A l’approche du 18 mai, date symbolique pour la nation haïtienne, près de 400 millions de gourdes ont été affectées aux festivités officielles. Dans un pays ravagé par la violence, la faim, les déplacements massifs de population et la faillite de l’Etat, cette décision a fait l’effet d’un choc. Concerts, décorations, frais de déplacement, logistique, hébergement des officiels, sonorisation, sécurité de l’événement… tout est prévu, sauf l’essentiel : la survie de la population.
Dans de nombreuses régions du pays, cette dépense est perçue comme une insulte à la détresse ambiante. Alors que les familles dorment sous des tentes de fortune, que les balles sifflent dans la capitale et que les enfants fuient les écoles transformées en camps de réfugiés, l’État préfère organiser des parades et allumer des feux d’artifice. A quoi bon célébrer le drapeau quand la nation qu’il représente s’effondre ?
Les critiques dénoncent une manœuvre politique déguisée en patriotisme. Faute de pouvoir gouverner efficacement, le CPT cherche à se rendre visible à travers un événement symbolique. Mais ce symbole sonne creux. Au lieu de renforcer la PNH, d’améliorer les conditions de vie des déplacés ou de garantir un minimum de protection à la population, l’équipe au pouvoir choisit de faire la fête, comme si la souffrance collective n’existait pas.

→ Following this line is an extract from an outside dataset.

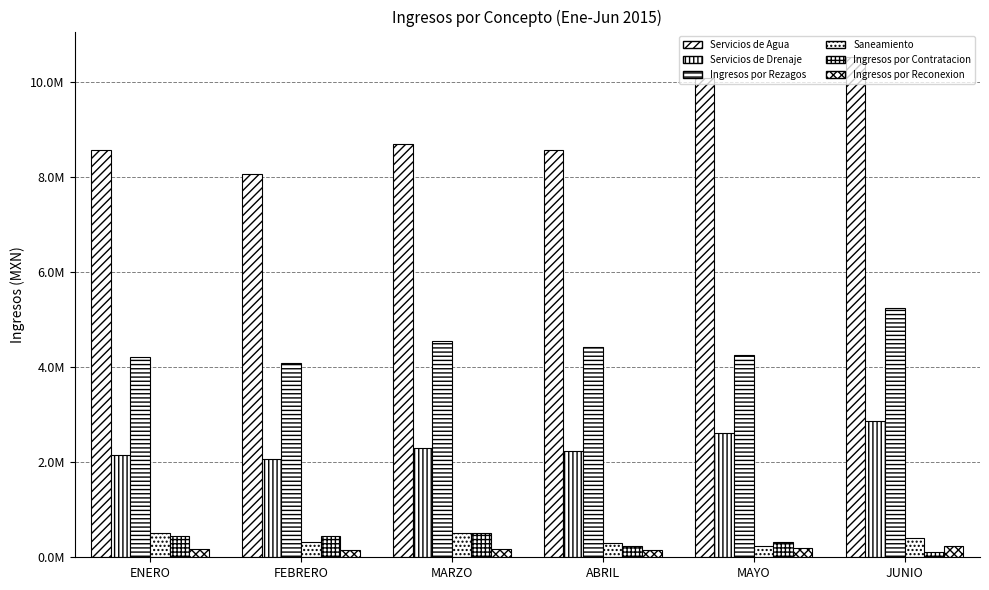

What is the difference between the maximum and minimum values in the Servicios de Agua series?

2478009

Ces dépenses inutiles témoignent d’un profond mépris des priorités nationales. 400 millions de gourdes auraient pu financer des abris d’urgence, des repas collectifs, des médicaments, du carburant pour les hôpitaux ou des équipements pour les forces de l’ordre. Mais non. Les discours, les podiums, les artistes invités et les billets d’avion des officiels sont choisis.
Le peuple n’a pas besoin d’un spectacle, il a besoin d’un État. Un État qui protège, qui s’occupe et qui écoute. Pas un État qui parade sur les ruines de la République. Tant que le CPT continuera à dilapider les ressources publiques dans l’indifférence totale à la douleur collective, il perdra le peu de légitimité qui lui reste. Et le drapeau flottera sur un pays abandonné.